Las tensiones que engendraría una elección dirimida en forma estrecha ya está preocupando a muchos. Por cierto, no es un tema a descartar. Pero es una posibilidad democrática cada vez más recurrente.
Es cosa natural que en un país las miradas ideológicas estén divididas en términos más o menos similares, si las condiciones de vida y las oportunidades se encuentran igualmente repartidas. Por el contrario, si la desigualdad campea, la división debiera ser tajante, con mayorías y minorías respondiendo a sus intereses. Salvo que se trate de sociedades en que la información es manipulada por un solo sector ideológico y los canales de participación se encuentran seriamente obstruidos o son inexistentes. Este último es el caso de Chile. Una estructura económica extraordinariamente inequitativa, canales de participación que pareciera a nadie le interesa estimular y una concentración comunicacional apabullante.
Este es el escenario, aunque no comparto la idea de que la escasa diferencia de votos entre las alternativas que se enfrentan el domingo, vaya a hacer al país ingobernable. El gran desafío vendrá desde otro lado. Será tener la capacidad de llevar a Chile a niveles de desarrollo acordes con lo que está ocurriendo en el mundo. Y eso significa reconocer que no se trata sólo de una cuestión de eficiencia en un mejor emprendimiento, de mayor competitividad, de cuánto crece nuestra economía o de cuán bien se comportan las políticas macroeconómicas. Allí no está el verdadero desafío.
El reto real será asumir que el paradigma cambió. Que la vida hoy se mira de otra manera. Que los planteamientos de Newton y Descartes han sido sobrepasados. Que el pensamiento de Kant ya no responde a los niveles éticos que hoy se requieren. Que mientras más descubrimientos hace la física cuántica, más se acerca al misticismo. Que la institucionalidad religiosa soporta tanto descrédito como los partidos políticos, mientras crece la religiosidad. Que el problema de la formación de la juventud no se resuelve sólo creando más profesionales que serán mal pagados. Que resultará indispensable devolver al trabajo la dignidad que tenía antes de que el trabajador fuera convertido en capital humano. Que el mercado es una entelequia que, en definitiva, obedece a las presiones de quienes tienen más poder.

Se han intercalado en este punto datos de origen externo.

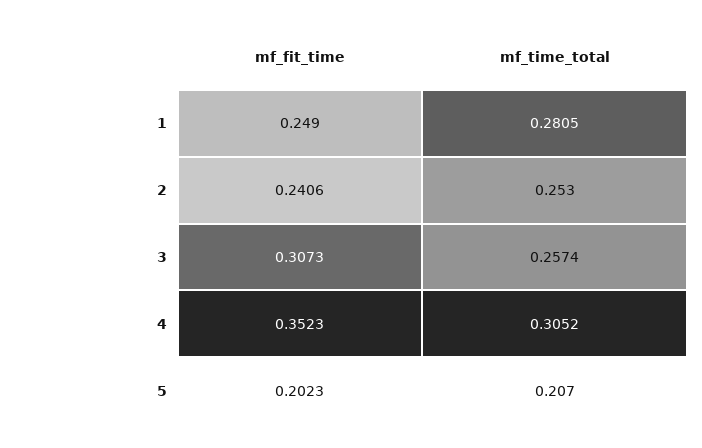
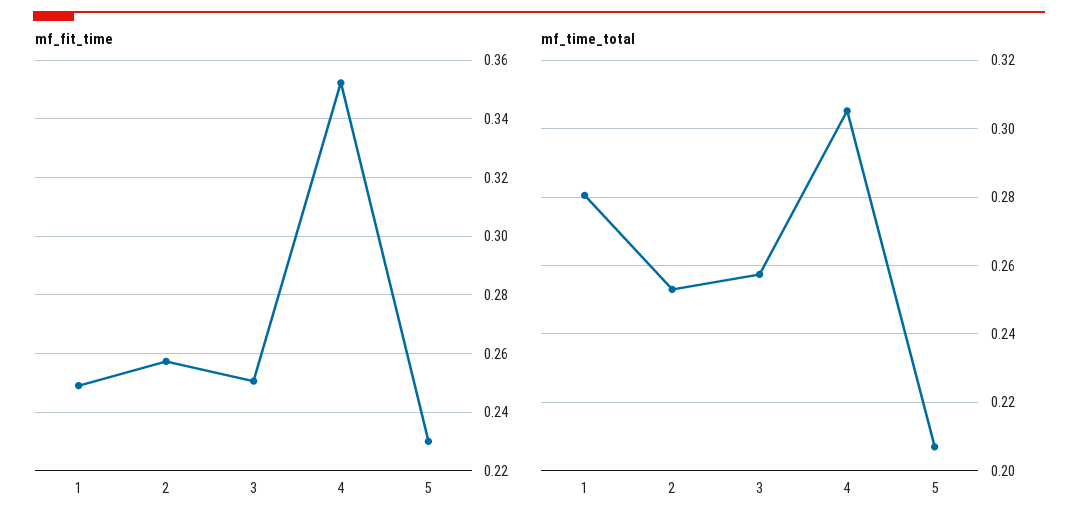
mf_fit_time, 2: 0.2406 -> 0.2575
mf_fit_time, 3: 0.3073 -> 0.25
mf_fit_time, 5: 0.2023 -> 0.23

Y eso significa entender también que sus reglas pueden ser revisadas y cuestionadas y su comportamiento controlado por un ente superior que represente a todos, el Estado.
En fin, el mundo cambió. Y los líderes de ahora deberán asumir la realidad de nuevas apuestas valóricas. Habrá que comenzar por redefinir lo que fue la célula básica de la sociedad: la familia. Las soluciones que se requieren no saldrán del remozamiento de lo antiguo. Ni siquiera con ayudas esporádicas en metálico -bonos-, que son necesarias, pero que reflejan una perversa concentración de la riqueza en muy pocas manos. Y para enfrentar todo eso es necesario abrir la mente y, especialmente, el corazón.
Pareciera que ya no basta con la racionalidad. Nadie puede negar lo que hemos avanzado por las anchas autopistas de la tecnología. ¿Quién podría dudar que la ciencia y la técnica nos han prolongado la vida? ¿Pero alguien podría sostener que esa vida agregada será de buena calidad? Son muchos los desafíos, sin siquiera tocar la innovación, que tendrá que convertirse en una herramienta redistributiva y descentralizadora.
Pareciera que hemos llegado a un punto en que la racionalidad no basta. Y quizás si el verdadero cambio es comenzar a dar cabida también a las emociones y al instinto. Reconocernos como seres humanos integrales. Respetando profundamente la diversidad. Volviendo hacia la solidaridad que nos llevó a integrarnos en sociedades, porque aceptamos la imposibilidad de vivir en solitario. Somos gregarios, lo que es la negación del individualismo que hoy nos mantiene al borde de un precipicio.
Todo esto y mucho más trae el cambio que tendremos que enfrentar. Y, aunque no guste, el conservadurismo poco tiene que aportar.